Typical examples are keyword search, where the state cannot be determined in advance, i.e., the system does not know what the user is searching for in advance, and there may be an infinite number of searches, so it is not possible to design a sampling model in advance. Using a big data approach that analyzes the entire population, anomalies can be detected and analyzed even when they occur. For example, a large increase in the number of searches for a certain disease or drug term in a certain region can predict that a certain disease may be prevalent in that region. In fact, Google's big data analytics are already doing a better and more efficient job of this than traditional epidemic prediction mechanisms and organizations.
Big data methods are thought to be best suited for making early warnings or predicting some state that people don't know about in advance, whereas sampling statistics generally arranges sampling rules based on known states.

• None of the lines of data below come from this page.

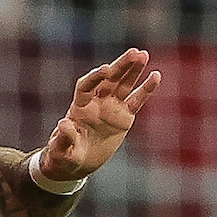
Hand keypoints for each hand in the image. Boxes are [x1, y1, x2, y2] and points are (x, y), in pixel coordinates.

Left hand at [33, 49, 161, 183]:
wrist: (75, 163)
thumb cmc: (63, 156)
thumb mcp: (60, 151)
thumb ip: (64, 137)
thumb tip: (64, 123)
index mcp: (79, 107)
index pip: (86, 86)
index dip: (95, 77)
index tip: (106, 70)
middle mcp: (96, 103)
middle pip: (108, 80)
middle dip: (120, 66)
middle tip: (134, 53)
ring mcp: (111, 109)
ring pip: (123, 85)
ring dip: (133, 70)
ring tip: (143, 55)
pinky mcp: (124, 118)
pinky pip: (136, 101)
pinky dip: (146, 89)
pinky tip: (156, 75)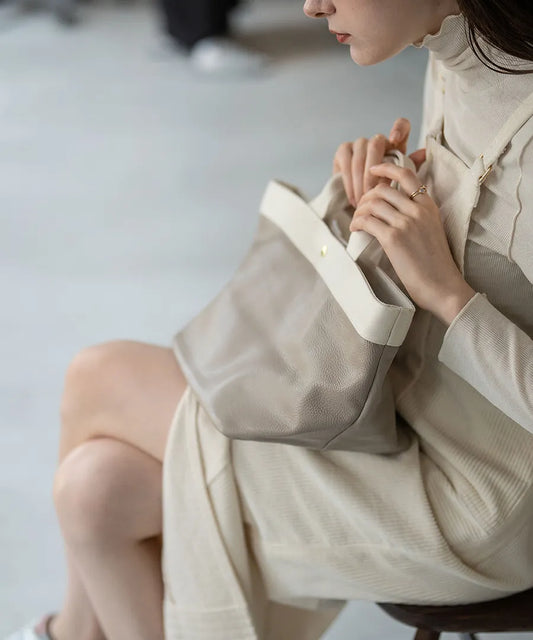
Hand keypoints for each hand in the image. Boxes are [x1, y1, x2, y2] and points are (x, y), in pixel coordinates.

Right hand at [332, 117, 426, 207]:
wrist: (363, 204)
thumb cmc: (386, 193)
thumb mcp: (401, 183)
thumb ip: (411, 168)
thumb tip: (424, 153)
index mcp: (396, 145)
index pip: (402, 125)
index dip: (399, 127)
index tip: (395, 139)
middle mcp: (377, 140)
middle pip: (375, 144)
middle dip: (373, 171)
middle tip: (372, 192)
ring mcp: (359, 144)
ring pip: (359, 156)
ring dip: (360, 181)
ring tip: (362, 200)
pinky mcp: (343, 151)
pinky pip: (346, 162)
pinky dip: (350, 182)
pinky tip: (353, 197)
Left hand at [349, 162, 475, 324]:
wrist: (442, 285)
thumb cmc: (435, 264)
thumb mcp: (431, 229)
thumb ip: (417, 215)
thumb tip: (392, 208)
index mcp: (429, 205)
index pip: (407, 174)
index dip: (386, 168)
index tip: (373, 170)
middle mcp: (418, 210)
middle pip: (382, 190)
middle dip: (366, 197)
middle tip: (361, 208)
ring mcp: (406, 223)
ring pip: (372, 204)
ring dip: (359, 211)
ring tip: (357, 222)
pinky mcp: (393, 238)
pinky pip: (367, 221)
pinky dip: (357, 223)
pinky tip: (356, 229)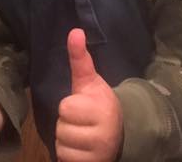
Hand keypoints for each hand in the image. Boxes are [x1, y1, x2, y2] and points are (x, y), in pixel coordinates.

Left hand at [55, 28, 123, 161]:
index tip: (83, 106)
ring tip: (82, 136)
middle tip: (82, 122)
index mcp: (102, 109)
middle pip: (61, 128)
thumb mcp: (90, 81)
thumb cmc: (99, 104)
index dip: (70, 106)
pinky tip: (81, 149)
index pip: (65, 107)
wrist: (120, 133)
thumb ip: (80, 58)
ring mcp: (99, 153)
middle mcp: (104, 134)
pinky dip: (69, 156)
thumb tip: (74, 31)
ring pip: (61, 146)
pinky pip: (65, 160)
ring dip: (67, 141)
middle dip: (67, 124)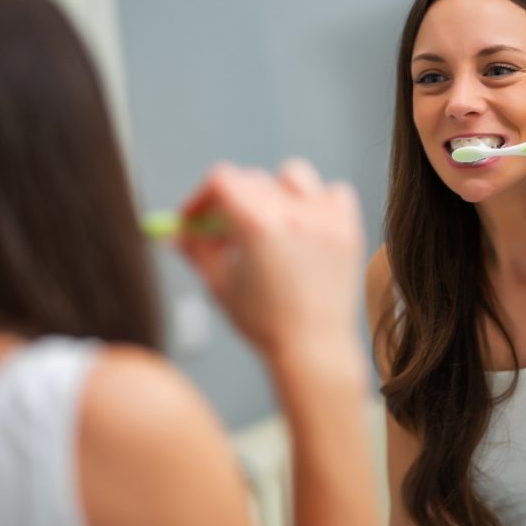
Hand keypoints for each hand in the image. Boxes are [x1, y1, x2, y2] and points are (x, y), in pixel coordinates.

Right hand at [176, 159, 365, 363]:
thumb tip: (178, 233)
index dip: (201, 197)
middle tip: (224, 233)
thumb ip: (196, 250)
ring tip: (270, 227)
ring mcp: (325, 218)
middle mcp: (294, 212)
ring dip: (275, 193)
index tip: (196, 218)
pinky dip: (318, 202)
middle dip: (231, 203)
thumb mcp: (220, 284)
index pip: (222, 180)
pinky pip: (333, 193)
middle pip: (252, 180)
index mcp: (258, 223)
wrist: (314, 348)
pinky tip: (306, 227)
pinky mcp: (348, 228)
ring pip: (293, 176)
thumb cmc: (266, 324)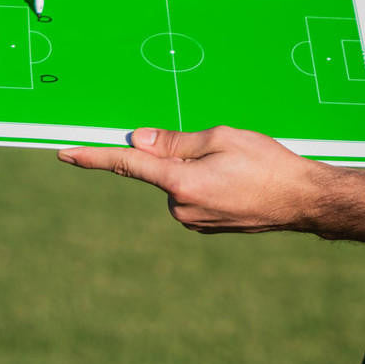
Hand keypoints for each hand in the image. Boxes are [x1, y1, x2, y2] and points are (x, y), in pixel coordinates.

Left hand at [57, 126, 325, 233]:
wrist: (302, 200)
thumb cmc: (267, 163)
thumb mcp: (222, 138)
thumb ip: (176, 141)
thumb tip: (138, 141)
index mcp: (181, 184)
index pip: (127, 166)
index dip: (93, 157)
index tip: (63, 153)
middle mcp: (180, 208)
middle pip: (161, 170)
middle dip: (182, 153)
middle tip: (227, 149)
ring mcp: (193, 221)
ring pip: (179, 182)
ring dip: (198, 168)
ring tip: (240, 167)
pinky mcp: (205, 225)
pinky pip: (193, 195)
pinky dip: (208, 181)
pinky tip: (239, 180)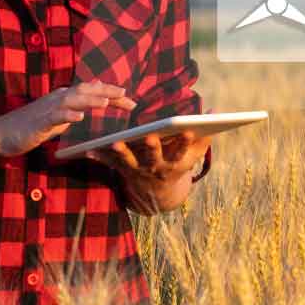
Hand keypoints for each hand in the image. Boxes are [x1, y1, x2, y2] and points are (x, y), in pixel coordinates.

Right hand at [0, 80, 136, 157]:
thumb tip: (95, 93)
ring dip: (90, 100)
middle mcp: (58, 98)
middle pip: (86, 91)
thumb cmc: (30, 125)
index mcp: (64, 97)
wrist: (0, 133)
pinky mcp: (38, 122)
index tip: (132, 101)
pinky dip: (67, 115)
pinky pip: (54, 117)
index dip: (112, 94)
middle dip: (107, 93)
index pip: (92, 92)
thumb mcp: (57, 115)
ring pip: (72, 101)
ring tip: (107, 103)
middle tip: (127, 97)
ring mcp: (47, 109)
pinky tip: (79, 117)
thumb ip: (76, 105)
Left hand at [85, 127, 211, 215]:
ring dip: (121, 152)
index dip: (186, 141)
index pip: (183, 151)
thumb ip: (205, 134)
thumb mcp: (193, 154)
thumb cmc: (177, 165)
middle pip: (154, 157)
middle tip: (150, 136)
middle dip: (153, 147)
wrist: (158, 195)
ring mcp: (138, 170)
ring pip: (129, 161)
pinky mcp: (122, 170)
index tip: (188, 129)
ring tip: (115, 141)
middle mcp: (156, 168)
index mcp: (175, 163)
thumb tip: (216, 110)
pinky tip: (88, 149)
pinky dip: (99, 157)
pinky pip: (109, 163)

The above four modeling analyses are consistent with the entropy-based analysis of the previous section. Among them, the entropy values of the no-tail and warped-tail models are less than 6 and between 5 and 15, respectively; while the entropy values of the long-tail and full-tail models are greater than 15 and tend to infinity, respectively. The first two are mostly analyzed by traditional sampling, while the latter two can only be analyzed by big data methods. More importantly, as quantitative changes cause qualitative changes, big data methods will bring more and newer concepts, theories and technologies.